### Instrução da tarefa a
Reproduza fielmente o trecho sobre a televisão brasileira, começando em "Programas como os" e terminando em "paixão de infância.".

### Trecho do documento
☆ ☆ ☆ ☆ ☆

Na telinha

Alex, você está enganado.

Nos anos 70 e 80 havia excelentes programas nacionais. Sempre houve.

Programas como os que você citou sempre existiram — e aí a gente pode citar, além dos humorísticos como “Chico City”, “Viva o Gordo”, “Planeta dos Homens” e “Família Trapo”, casos especiais que levavam o melhor da literatura à telinha, uma infinidade de minisséries como “Mad Maria” e um bocado de outros que não lembro agora. E a Paula Saldanha, paixão de infância.

A “nacionalização” a que você se refere diz mais respeito à necessidade de empurrar programação de baixa qualidade para uma platéia cada vez menos qualificada do ponto de vista do anunciante.

É claro que eu aplaudo os que você citou, embora não assista a nenhum deles. Mas deveria aplaudir também Big Brother, Casa dos Artistas, Linha Direta, Ratinho, Gugu, Faustão, João Kleber, Luciano Huck e Datena?

Eu só aplaudo Márcia Goldschmidt. Porque mexeu comigo, mexeu com ela.

Às cinco da manhã

A Globo está exibindo o seriado “Monk”.

(Monk valeria um post inteirinho para ele. É um dos melhores seriados feitos nos últimos tempos. Pela graça de ser um bom seriado de detetive, pela comédia, mas principalmente pela riqueza triste do personagem-título.)

Talvez você não soubesse, porque a Globo exibe o seriado no horário mais ingrato possível, os finais de madrugada.

É engraçado como a TV brasileira mudou nos últimos anos, e principalmente a Globo. Há uns poucos anos — ou sou eu que estou envelhecendo e não percebo? — isso seria impensável.

Nos seus primeiros 30, quase 40 anos, seriados americanos fizeram parte do creme da programação da TV. Ocupavam um dos horários mais nobres, aquele que vinha que depois da novela das oito. Dividiam esse horário com o que foi o seu sustentáculo nos primeiros anos, os programas de humor. Era só para eles que perdiam em importância. Herança dos tempos em que a TV Rio batia todas as concorrentes com programas baseados nas duas pedras fundamentais da TV brasileira: o humor radiofônico e o teatro de revista. E por isso o horário era definido como pertencente à “linha de shows”.

Para quem cresceu nos anos 70 e 80, os seriados americanos representaram uma parte importante da cultura da idade. Fazíamos (em câmera lenta, claro) os sons dos órgãos biônicos de Steve Austin, o Homem de Seis Milhões de Dólares. Éramos Zorro e arranjávamos algum bobo para ser o Tonto — mas poderia pior se arranjássemos alguém para ser o Silver. Nadávamos feito peixe, imitando Mark Harris, o Homem do Fundo do Mar.

Mas o tempo passa. Esses seriados, que de várias formas acrescentavam ingredientes ao caldeirão cultural brasileiro, agora estão restritos à TV por assinatura ou a horários ingratos nas televisões abertas. Por incrível que pareça, acabam criando um novo fosso cultural, em que a juventude de classe média assiste a seriados e o povão se empanturra de, no máximo, Malhação.

☆ ☆ ☆ ☆ ☆

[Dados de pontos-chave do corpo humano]
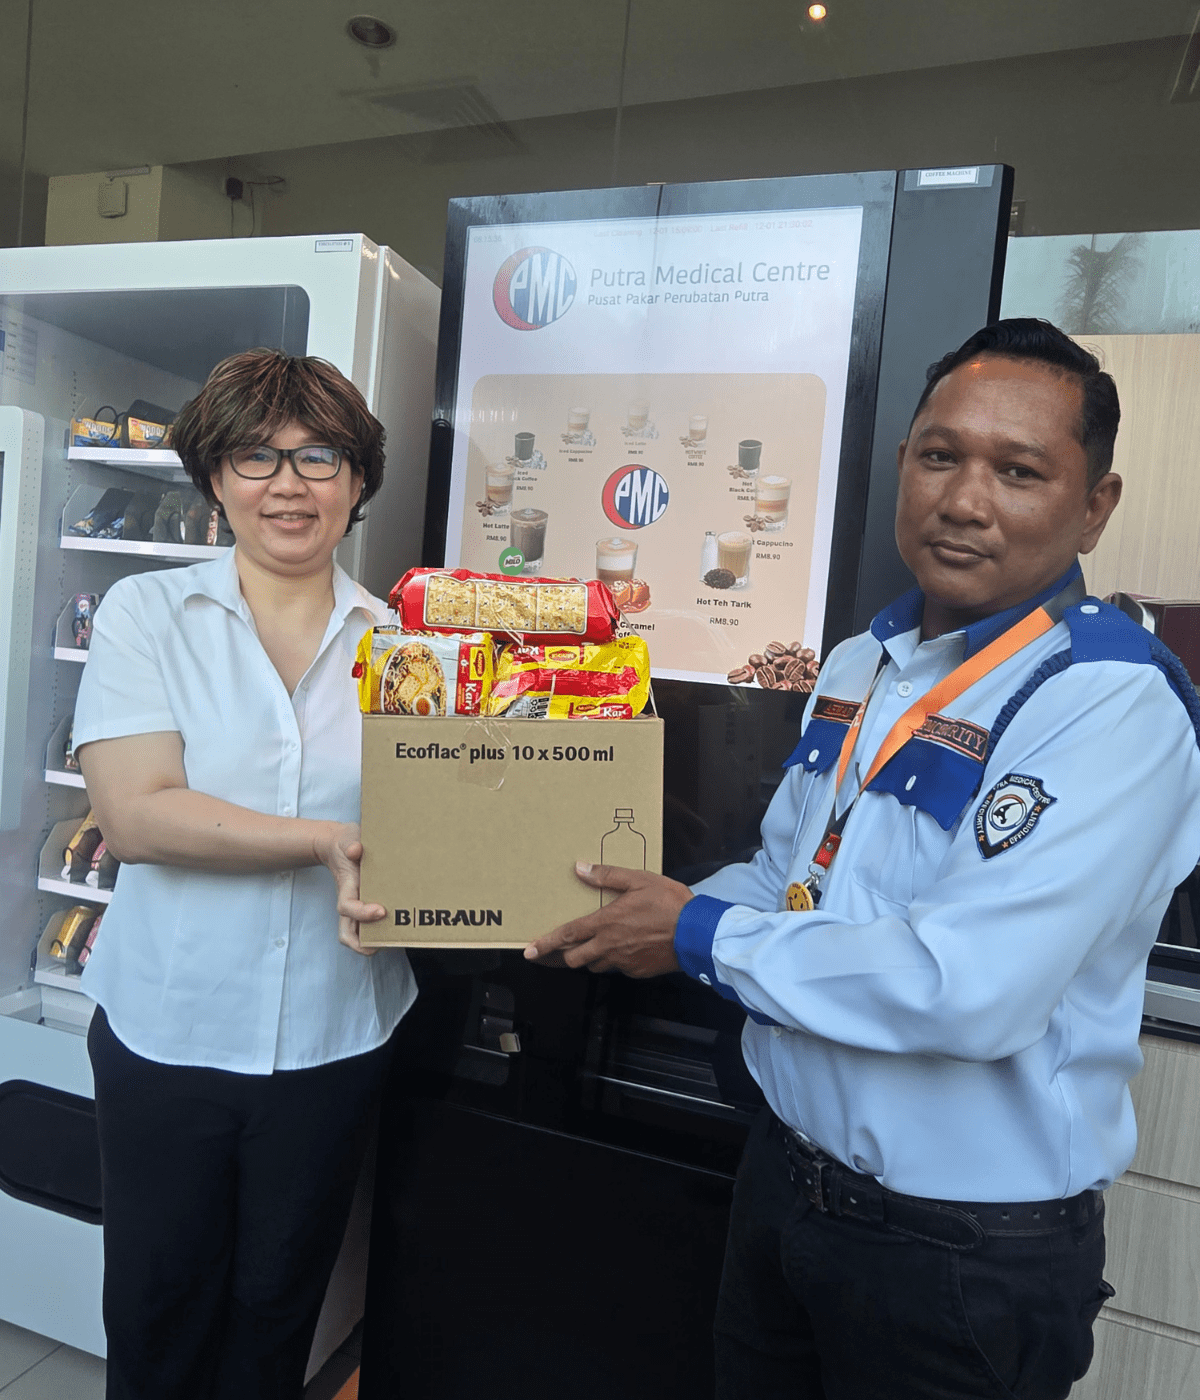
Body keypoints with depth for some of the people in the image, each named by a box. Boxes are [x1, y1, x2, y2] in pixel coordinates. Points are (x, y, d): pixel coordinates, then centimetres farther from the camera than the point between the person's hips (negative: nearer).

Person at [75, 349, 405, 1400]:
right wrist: (332, 842, -22)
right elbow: (136, 814, -15)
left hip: (333, 1038, 1)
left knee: (275, 1310, 21)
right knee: (156, 1312, 19)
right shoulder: (147, 614, -4)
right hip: (166, 1030, 0)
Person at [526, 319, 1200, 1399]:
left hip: (968, 1255, -6)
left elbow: (970, 985, -32)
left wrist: (704, 934, -20)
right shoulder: (861, 663, 2)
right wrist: (627, 915, -3)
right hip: (788, 1171, 7)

☆ ☆ ☆ ☆ ☆

### Instrução da tarefa b
Selecione todas as linhas das entradas que contêm a palavra "right", levando em conta a diferença entre maiúsculas e minúsculas.

### Espaço da resposta a
Programas como os que você citou sempre existiram — e aí a gente pode citar, além dos humorísticos como “Chico City”, “Viva o Gordo”, “Planeta dos Homens” e “Família Trapo”, casos especiais que levavam o melhor da literatura à telinha, uma infinidade de minisséries como “Mad Maria” e um bocado de outros que não lembro agora. E a Paula Saldanha, paixão de infância.

### Espaço da resposta b
right wrist: (332, 842, -22)
right elbow: (136, 814, -15)
right knee: (156, 1312, 19)
right shoulder: (147, 614, -4)
right hip: (166, 1030, 0)
right shoulder: (861, 663, 2)
right wrist: (627, 915, -3)
right hip: (788, 1171, 7)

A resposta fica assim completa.